ORLANDO — Jeremy Wacksman has a lot on his mind these days. Since he moved into the CEO role at Zillow in 2024, his company has been embroiled in the battle over private listings and faced continuing litigation — all while the housing market has remained persistently sluggish.
But amid those challenges, Zillow has zeroed in on a shift that is both disruptive and promising: the industry's embrace of artificial intelligence-driven technology.
Harnessing AI internally, deploying it externally: Inside Zillow, productivity has increased as employees have been retrained to incorporate AI into their jobs, Wacksman noted — early returns that match what he was hoping to see.
The improvements so far "are small, but they're compounding," Wacksman told real estate executives at the 2026 T3 Sixty Leadership Summit on April 23 — and they're leading to an increase in tools used to boost agent efficiency by automating note-taking, instantly generating floor plans and streamlining marketing.
For Wacksman, those results are encouraging as the company continues to position itself as a technology partner for the industry. "AI is absolutely the biggest technology shift any of us will ever see," he said. "There is a technology here to serve humans, and that is what AI is going to do."

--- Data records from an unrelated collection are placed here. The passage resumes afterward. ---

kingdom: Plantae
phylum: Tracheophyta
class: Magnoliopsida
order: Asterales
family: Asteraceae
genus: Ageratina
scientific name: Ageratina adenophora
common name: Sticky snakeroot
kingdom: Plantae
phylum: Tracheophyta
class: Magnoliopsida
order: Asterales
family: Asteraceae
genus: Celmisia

Human support still valued: Though consumers now have more access to data than ever before, Wacksman said early research suggests that real estate professionals are becoming increasingly valuable to homebuyers and sellers. "The more noise, the more data that's out there, the more they want someone to help them."
As AI and other technologies become more essential to the business of real estate, that's also prompting smaller, less-resourced firms to join up with larger brokerages, adding to the wave of consolidation — a trend Wacksman expects to continue as the impact of AI grows — but it's also leading to more opportunities for agents.
"The trust component goes up," Wacksman said. "Buyers want more information and sellers want a professional who knows their market and knows their street and their home — and can maximize the price."
What about private listings? Zillow may be focused on technology, but the pre-marketing and exclusive listings debate can't be ignored. Wacksman — who has been vocal in his support of an open, accessible marketplace — said he aligns with Gary Keller's position that local MLSs "should make the rules" around private listings.
"What's great about our country is the local MLS is a cooperative, and everyone's cooperating. That provides transparency to all participants," Wacksman said.
"When rulemaking stops or people start bending the rules, you will get regulators involved, and you will get state officials involved," he added. "It's not surprising that some states have started to pass bills to ensure consumer support and consumer empowerment."